At eight years old I couldn’t imagine what would become of me. I had watched my dad walk through a window, attempting to reach a blinding light he believed was God. I had seen sheriff’s deputies hie him away in a patrol car, had seen my mother weeping, had wandered through our four-room house wide-eyed and mute until I, book in hand, squeezed myself behind the bed I shared with my sister.
The story was the life of George Washington Carver, who was like me a person to whom things had happened but whom had survived, poor Carver without either parent and without agency.
I did not know when my father would return, if ever, and I tried to overlook the worry in my mother’s eyes and not ask her questions that made her scared. I thought about The Boxcar Children, a book my teacher was reading aloud to my class at school, about four children who lost both parents and lived alone in an abandoned boxcar in the woods. I knew things had ended well for those kids.

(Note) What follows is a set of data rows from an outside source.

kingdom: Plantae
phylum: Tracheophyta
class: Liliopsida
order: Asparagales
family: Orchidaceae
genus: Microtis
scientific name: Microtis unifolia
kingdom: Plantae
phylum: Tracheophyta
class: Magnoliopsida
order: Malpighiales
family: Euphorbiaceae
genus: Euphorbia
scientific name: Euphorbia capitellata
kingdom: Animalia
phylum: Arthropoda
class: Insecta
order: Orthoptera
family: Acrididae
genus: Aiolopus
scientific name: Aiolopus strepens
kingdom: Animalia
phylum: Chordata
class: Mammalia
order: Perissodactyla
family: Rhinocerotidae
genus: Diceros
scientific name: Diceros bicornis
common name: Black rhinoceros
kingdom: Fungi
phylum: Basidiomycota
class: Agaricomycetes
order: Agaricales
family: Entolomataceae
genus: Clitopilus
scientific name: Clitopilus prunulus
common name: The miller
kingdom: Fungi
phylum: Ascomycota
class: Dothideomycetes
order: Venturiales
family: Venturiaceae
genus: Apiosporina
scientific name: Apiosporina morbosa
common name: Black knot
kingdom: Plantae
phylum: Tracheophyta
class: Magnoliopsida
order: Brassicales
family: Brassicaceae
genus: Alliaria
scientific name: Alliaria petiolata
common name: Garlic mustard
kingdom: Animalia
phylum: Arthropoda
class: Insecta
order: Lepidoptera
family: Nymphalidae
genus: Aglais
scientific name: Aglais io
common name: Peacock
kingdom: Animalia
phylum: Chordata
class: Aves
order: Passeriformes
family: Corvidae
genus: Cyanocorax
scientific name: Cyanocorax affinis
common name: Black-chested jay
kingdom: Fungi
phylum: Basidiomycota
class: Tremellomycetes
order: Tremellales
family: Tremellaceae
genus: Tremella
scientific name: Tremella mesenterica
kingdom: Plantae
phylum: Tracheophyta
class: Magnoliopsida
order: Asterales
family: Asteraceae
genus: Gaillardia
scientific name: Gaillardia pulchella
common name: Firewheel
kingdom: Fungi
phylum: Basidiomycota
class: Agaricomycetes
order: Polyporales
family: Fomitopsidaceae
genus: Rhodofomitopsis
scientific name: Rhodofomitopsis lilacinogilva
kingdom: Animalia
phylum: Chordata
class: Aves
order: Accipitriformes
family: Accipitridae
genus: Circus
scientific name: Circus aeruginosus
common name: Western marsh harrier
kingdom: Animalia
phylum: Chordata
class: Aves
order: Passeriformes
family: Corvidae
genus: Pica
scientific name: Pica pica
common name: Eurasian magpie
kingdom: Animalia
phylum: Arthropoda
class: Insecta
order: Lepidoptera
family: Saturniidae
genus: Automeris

Somewhere in the grim months of my father’s first nervous breakdown—which became a black hole in my memory, a void of bleak uncertainty and maybe even despair—I learned what could save me and, by extension, save all of us.
I know nothing more powerful than the power of stories. I say this again: They saved my life.
Immersion in story when I was most impressionable drove home what my father already demanded of his children before a supernova sucked him away, that we understand the art of empathy. Stories of the “other” are the scaffolding of empathy, and in my father’s paradigm, empathy required action. For example, a heron struck on the highway required that my father splint its broken wing. An elderly man who appeared at my dad’s junkyard on Christmas Day hoping to pawn tools meant gathering up a box of food. A hitchhiker needed a ride.
Exactly what would become of me was set in motion during those early years on a junkyard in southern Georgia, with my father locked away in a crazyhouse in Milledgeville and orbiting a far and bewildering side of the universe, and my mother tight-lipped, doing what had to be done.
I would become a writer of stories with hidden agendas, essentially to make the world a more empathetic place.
If the arc of time bends toward justice, stories are what push us along. I believe that the world needs stories. Human civilization depends on them. I believe that all stories matter. Your story matters. I long to know who you are, what you have seen, and what you know. Therefore, you matter. What happens to you matters.